Mi sono innamorato di Anna Frank

Le imprese di Ettore

Mentre per tanti bambini è suonata la campanella della scuola, per me è iniziata l’epoca delle letture.
La pediatra, la settimana scorsa, ha accennato al fatto che è ora di leggermi qualche storia. Il Grande Battito, entusiasta, ha pensato bene di inaugurare questa fase in allegria con il Diario di Anna Frank.
Dice che in fondo è la lettura più positiva che possiamo intraprendere, che non importa quale sia stato l’epilogo, perché non possiamo cambiare il passato ma che quello che è davvero interessante
è l’energia positiva e contagiosa dell’autrice.
Sarà, ma il passaggio dal libro di cartone con la mucca e la zebra che a spingergli la pancia fanno versi indecifrati, ad una bambina ebrea rinchiusa per anni in una soffitta, mi ha lasciato perplesso.

Non vi dico la mia faccia durante le prime sessioni di lettura. Assomigliava a quella di Piero Angela
di fronte ad un Cinepanettone.
Rimanevo immobile, con le sopracciglia un po’ sollevate e la bocca semi-aperta.
Credo che il Grande Battito abbia frainteso e, prendendo questo atteggiamento come manifestazione di vivo interesse, abbia proseguito senza sosta la lettura.

Fatto sta che mi sono appassionato ed ora è successo che mi sono innamorato di Anna Frank.
La mamma mi ha pure mostrato qualche sua foto che non ha fatto che alimentare il mio sentimento.
È ufficiale: sono innamorato.
Ho iniziato a pensare che non so se sono abbastanza forte per la lettura, che non invidio quei bambini
e ragazzi che hanno iniziato la scuola perché quando leggeranno entreranno in una realtà parallela così forte e potente da confondere, destabilizzare.
Qualcun’altro si innamorerà di Anna come me e io avrò numerosi avversari.

Mia mamma dice che non devo preoccuparmi perché i ragazzi di oggi non leggono più.
In realtà io ho letto un’intervista bellissima a Daniel Pennac, lo scrittore francese contemporaneo che già nel 1969, quando ha iniziato a fare il Professore universitario, era circondato da colleghi veterani che dicevano la stessa cosa che dice mia mamma: «I giovani di oggi non leggono più».

Pennac chiese ai colleghi che cosa leggessero loro.
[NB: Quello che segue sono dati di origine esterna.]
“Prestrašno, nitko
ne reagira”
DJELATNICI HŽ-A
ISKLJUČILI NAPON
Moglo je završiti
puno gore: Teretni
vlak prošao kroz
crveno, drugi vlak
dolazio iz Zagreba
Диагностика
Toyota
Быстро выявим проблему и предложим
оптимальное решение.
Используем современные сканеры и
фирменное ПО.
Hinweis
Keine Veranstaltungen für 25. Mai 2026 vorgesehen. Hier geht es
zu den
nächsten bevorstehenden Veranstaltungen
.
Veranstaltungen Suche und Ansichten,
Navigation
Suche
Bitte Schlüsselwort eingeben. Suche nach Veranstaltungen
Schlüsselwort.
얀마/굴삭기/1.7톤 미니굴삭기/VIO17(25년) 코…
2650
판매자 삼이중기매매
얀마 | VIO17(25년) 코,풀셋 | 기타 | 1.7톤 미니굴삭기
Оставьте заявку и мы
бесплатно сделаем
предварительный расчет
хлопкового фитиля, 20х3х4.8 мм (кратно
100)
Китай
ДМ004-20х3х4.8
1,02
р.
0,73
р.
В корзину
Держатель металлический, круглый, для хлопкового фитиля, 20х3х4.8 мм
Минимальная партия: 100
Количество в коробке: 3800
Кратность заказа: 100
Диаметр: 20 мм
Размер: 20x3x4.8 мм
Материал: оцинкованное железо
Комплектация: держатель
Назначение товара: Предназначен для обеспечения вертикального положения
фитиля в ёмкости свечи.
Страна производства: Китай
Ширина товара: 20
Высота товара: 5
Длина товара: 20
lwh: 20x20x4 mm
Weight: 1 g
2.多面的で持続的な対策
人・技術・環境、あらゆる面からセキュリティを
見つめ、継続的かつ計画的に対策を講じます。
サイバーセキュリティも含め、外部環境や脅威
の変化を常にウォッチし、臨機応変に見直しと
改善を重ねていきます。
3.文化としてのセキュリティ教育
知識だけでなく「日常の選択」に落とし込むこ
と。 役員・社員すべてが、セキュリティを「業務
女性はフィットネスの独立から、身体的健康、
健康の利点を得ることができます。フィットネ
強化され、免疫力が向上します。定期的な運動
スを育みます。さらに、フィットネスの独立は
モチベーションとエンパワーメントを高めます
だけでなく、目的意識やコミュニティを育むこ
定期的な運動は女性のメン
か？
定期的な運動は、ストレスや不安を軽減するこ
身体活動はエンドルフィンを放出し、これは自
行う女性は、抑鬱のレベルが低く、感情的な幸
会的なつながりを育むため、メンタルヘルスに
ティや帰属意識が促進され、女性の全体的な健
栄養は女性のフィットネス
Venne fuori che in realtà le uniche letture che facevano erano i saggi per preparare le lezioni e che di romanzi, no, non ne erano per niente ghiotti.
Il problema dunque, 50 anni fa, era che i ragazzi non leggevano perché i loro professori non erano in grado di condividere con loro le proprie letture.

Pennac non è uno che giustifica i giovani; è uno che ci vive grazie alle letture dei giovani, quelli che
da 50 anni secondo mia mamma e i colleghi dello scrittore francese «non leggono più!».
Io forse, dopo la mia prima delusione d’amore con Anna Frank, non leggerò più.
Per ora mi consolo coi miei libri di cartone schiacciando la pancia alle zebre, in attesa di incontrare anche io il mio Pennac.